Walter Röhrl war das Gegenstück zu den meist recht feierfreudigen Skandinaviern, die zwar allesamt hervorragende Autofahrer, aber eben nicht immer die fittesten Sportler waren. Anders der Asket aus Regensburg, der lieber auf dem Rennrad trainierte als um die Häuser zu ziehen. Preisverleihungen beim Verband in Paris mied er stets. Eine WM-Titel-Feier hat er nie mitgemacht. Als sein Co-Pilot ihm einmal zwischen zwei WM-Läufen vorschlug, einen Abstecher in die Südsee zu machen, soll Röhrl bloß geantwortet haben: „Was soll ich auf Hawaii, ich möcht’ heim nach Regensburg!“
Sein Privatleben blieb skandalfrei. Der Glamour und das Dolce Vita im Motorsport jener Jahre waren nicht seine Sache.
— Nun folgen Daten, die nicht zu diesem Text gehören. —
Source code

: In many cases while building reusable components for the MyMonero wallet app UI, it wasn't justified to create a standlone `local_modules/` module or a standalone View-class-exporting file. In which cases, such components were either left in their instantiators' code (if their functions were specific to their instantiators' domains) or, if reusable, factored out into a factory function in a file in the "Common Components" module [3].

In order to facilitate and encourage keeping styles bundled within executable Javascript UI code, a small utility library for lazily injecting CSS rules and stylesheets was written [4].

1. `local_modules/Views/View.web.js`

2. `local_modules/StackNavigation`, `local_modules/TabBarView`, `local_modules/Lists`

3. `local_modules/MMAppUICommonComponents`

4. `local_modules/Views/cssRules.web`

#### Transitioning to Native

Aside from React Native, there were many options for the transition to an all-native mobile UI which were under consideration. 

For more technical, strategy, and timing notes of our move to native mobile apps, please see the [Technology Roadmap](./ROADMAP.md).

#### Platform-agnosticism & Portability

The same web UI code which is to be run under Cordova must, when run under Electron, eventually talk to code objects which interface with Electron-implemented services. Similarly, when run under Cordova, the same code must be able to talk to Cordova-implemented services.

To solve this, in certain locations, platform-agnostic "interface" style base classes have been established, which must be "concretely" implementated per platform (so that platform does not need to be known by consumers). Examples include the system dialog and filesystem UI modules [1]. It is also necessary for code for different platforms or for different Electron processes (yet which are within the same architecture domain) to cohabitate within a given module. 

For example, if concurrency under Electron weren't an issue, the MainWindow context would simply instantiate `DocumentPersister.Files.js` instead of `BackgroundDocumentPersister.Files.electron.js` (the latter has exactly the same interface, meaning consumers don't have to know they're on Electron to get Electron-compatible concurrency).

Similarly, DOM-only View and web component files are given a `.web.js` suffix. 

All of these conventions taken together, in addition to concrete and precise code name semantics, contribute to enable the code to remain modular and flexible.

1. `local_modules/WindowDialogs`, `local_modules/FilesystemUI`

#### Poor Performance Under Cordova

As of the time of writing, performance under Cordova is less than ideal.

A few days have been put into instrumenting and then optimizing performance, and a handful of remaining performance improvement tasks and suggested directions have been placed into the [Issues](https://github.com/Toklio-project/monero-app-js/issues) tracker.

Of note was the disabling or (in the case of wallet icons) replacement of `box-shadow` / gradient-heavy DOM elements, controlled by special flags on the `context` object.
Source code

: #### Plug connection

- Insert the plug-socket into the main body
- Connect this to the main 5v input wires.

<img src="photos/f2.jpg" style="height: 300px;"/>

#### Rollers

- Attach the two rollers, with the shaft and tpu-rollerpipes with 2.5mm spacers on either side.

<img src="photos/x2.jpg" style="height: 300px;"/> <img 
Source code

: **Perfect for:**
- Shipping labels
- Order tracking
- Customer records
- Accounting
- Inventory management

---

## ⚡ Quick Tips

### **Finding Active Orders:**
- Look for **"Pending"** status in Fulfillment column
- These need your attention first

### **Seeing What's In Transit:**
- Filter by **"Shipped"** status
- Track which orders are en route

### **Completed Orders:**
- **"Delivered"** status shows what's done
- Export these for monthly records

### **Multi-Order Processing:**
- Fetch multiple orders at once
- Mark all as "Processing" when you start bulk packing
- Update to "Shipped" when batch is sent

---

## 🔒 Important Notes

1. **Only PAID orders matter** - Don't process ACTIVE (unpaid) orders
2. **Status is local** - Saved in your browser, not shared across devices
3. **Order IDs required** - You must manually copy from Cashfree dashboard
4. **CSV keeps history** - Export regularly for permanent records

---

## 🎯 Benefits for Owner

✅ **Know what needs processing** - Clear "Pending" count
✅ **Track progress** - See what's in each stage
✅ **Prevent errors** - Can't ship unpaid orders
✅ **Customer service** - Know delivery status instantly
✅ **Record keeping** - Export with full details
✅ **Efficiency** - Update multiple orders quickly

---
Über 50 Jahre ist er mit seiner Ehefrau zusammen, lebt nach wie vor in der bayerischen Heimat oder in seinem Haus in Österreich. „Ich bin und bleibe immer der Bauernbub“, sagte er zur Begründung.
Keine Zeit an der E-Ladesäule verplempern
Als Audi die Rallyes aufgab, fuhr Röhrl noch eine Weile für die Ingolstädter Rundstrecken wie die DTM, TransAm, die 24 Stunden von LeMans oder auf dem Nürburgring.
1993 zog er sich aus dem aktiven Motorsport zurück, arbeitete fortan als Testfahrer und Repräsentant für Porsche. Noch im Alter erteilt er Fahrsicherheitstrainings, bei denen er mit Möchtegern-Rennfahrern hart ins Gericht geht. Und längst ist der Ex-Weltmeister ein „Influencer“ in sozialen Netzwerken, dem auf Facebook und Instagram über 200.000 Fans folgen.
Den drei Schuljungen blieb damals nur der Blick auf den Allradler ihres Idols. Immerhin hatte jeder von ihnen den Wagen ja in seinem Kinderzimmer, wenn auch nur im Maßstab 1:87, aber ansonsten mit allen Details, um sich aufs Siegertreppchen von Monte Carlo zu träumen. Das Schwärmen schwand mit den Jahren, das kleine Quattro-Modell blieb, wenigstens bei einem von ihnen über all die Zeiten erhalten. Genauso wie die Hochachtung vor einem großartigen und doch bodenständigen Sportler.
Walter Röhrl, der kürzlich einmal sagte, seine verbleibende Lebenszeit sei zu kurz, als daß er sie an einer E-Ladesäule verplempern wolle, wird an diesem Montag 75 Jahre alt.